A SOUTH Tyneside engineering firm has been hit with a £12,000 bill after a worker was injured using a lathe.
Jack Ward was in the first year of an apprenticeship at Premier Precision Engineering Ltd, based at Jarrow’s Viking Industrial Park, when an emery cloth he was using got tangled up in the manual machine.
The accident left him with a dislocated knuckle and a broken bone in one of his hands.
He had been wearing gloves while polishing a piece of equipment at the firm, which has supplied machinery to the oil and gas industry since 1994 and employs 70 staff.
Yesterday, the company pleaded guilty to breaching the general duty to an employee at South Tyneside Magistrates’ Court.
The accident, which took place on July 12 last year, was investigated by the Health and Safety Executive (HSE).

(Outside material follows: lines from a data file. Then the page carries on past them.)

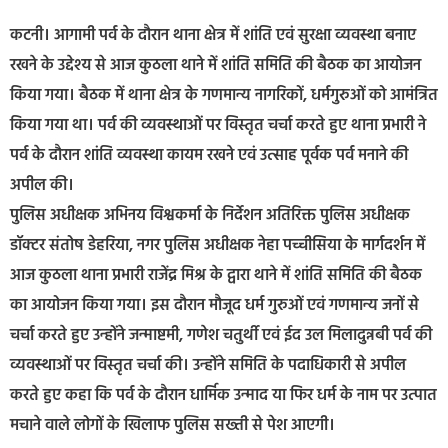
कटनी। आगामी पर्व के दौरान थाना क्षेत्र में शांति एवं सुरक्षा व्यवस्था बनाए
रखने के उद्देश्य से आज कुठला थाने में शांति समिति की बैठक का आयोजन
किया गया। बैठक में थाना क्षेत्र के गणमान्य नागरिकों, धर्मगुरुओं को आमंत्रित
किया गया था। पर्व की व्यवस्थाओं पर विस्तृत चर्चा करते हुए थाना प्रभारी ने
पर्व के दौरान शांति व्यवस्था कायम रखने एवं उत्साह पूर्वक पर्व मनाने की
अपील की।
पुलिस अधीक्षक अभिनय विश्वकर्मा के निर्देशन अतिरिक्त पुलिस अधीक्षक
डॉक्टर संतोष डेहरिया, नगर पुलिस अधीक्षक नेहा पच्चीसिया के मार्गदर्शन में
आज कुठला थाना प्रभारी राजेंद्र मिश्र के द्वारा थाने में शांति समिति की बैठक
का आयोजन किया गया। इस दौरान मौजूद धर्म गुरुओं एवं गणमान्य जनों से
चर्चा करते हुए उन्होंने जन्माष्टमी, गणेश चतुर्थी एवं ईद उल मिलादुन्नबी पर्व की
व्यवस्थाओं पर विस्तृत चर्चा की। उन्होंने समिति के पदाधिकारी से अपील
करते हुए कहा कि पर्व के दौरान धार्मिक उन्माद या फिर धर्म के नाम पर उत्पात
मचाने वाले लोगों के खिलाफ पुलिस सख्ती से पेश आएगी।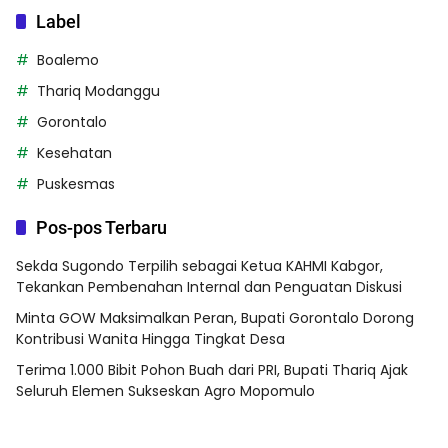
Label
Boalemo
Thariq Modanggu
Gorontalo
Kesehatan
Puskesmas
Pos-pos Terbaru
Sekda Sugondo Terpilih sebagai Ketua KAHMI Kabgor,
Tekankan Pembenahan Internal dan Penguatan Diskusi
Minta GOW Maksimalkan Peran, Bupati Gorontalo Dorong
Kontribusi Wanita Hingga Tingkat Desa
Terima 1.000 Bibit Pohon Buah dari PRI, Bupati Thariq Ajak
Seluruh Elemen Sukseskan Agro Mopomulo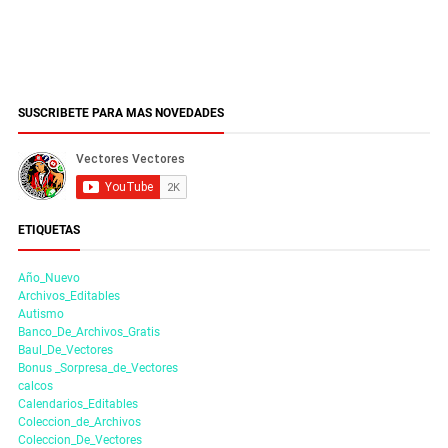
SUSCRIBETE PARA MAS NOVEDADES
ETIQUETAS
Año_Nuevo
Archivos_Editables
Autismo
Banco_De_Archivos_Gratis
Baul_De_Vectores
Bonus _Sorpresa_de_Vectores
calcos
Calendarios_Editables
Coleccion_de_Archivos
Coleccion_De_Vectores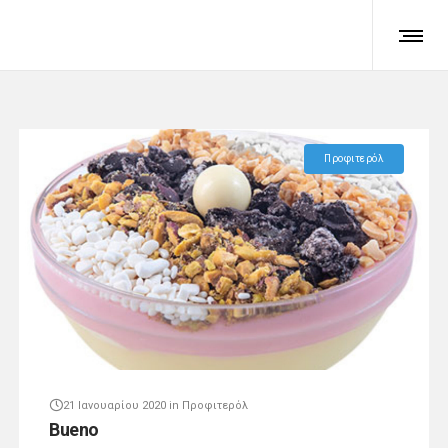
Προφιτερόλ
21 Ιανουαρίου 2020
in
Προφιτερόλ
Bueno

The court heard Mr Ward is still an employee and he is making a claim for compensation separately, through the civil courts.
Fiona McGarry, prosecuting for the HSE, said he cannot clench his fist fully, but is well enough to work in the same role.
The investigation found there was an oversight in the safety regulations for how to operate a lathe manually.
She added: “The company did not have a safe system in place, which led to the victim’s injury.”
The court heard Premier Precision Engineering Ltd complied fully with the HSE investigation and was working to make sure its health and safety, and training procedures were always up to date.
Magistrates fined the firm £8,000 and ordered it to pay £3,875.10 costs and a £15 victim surcharge.
In a statement read out in court, Premier Precision Engineering Ltd said: “We offer our apologies and regrets that this injury took place.
“Mr Ward continues to be a valued member of staff and was able to return to work after three months.”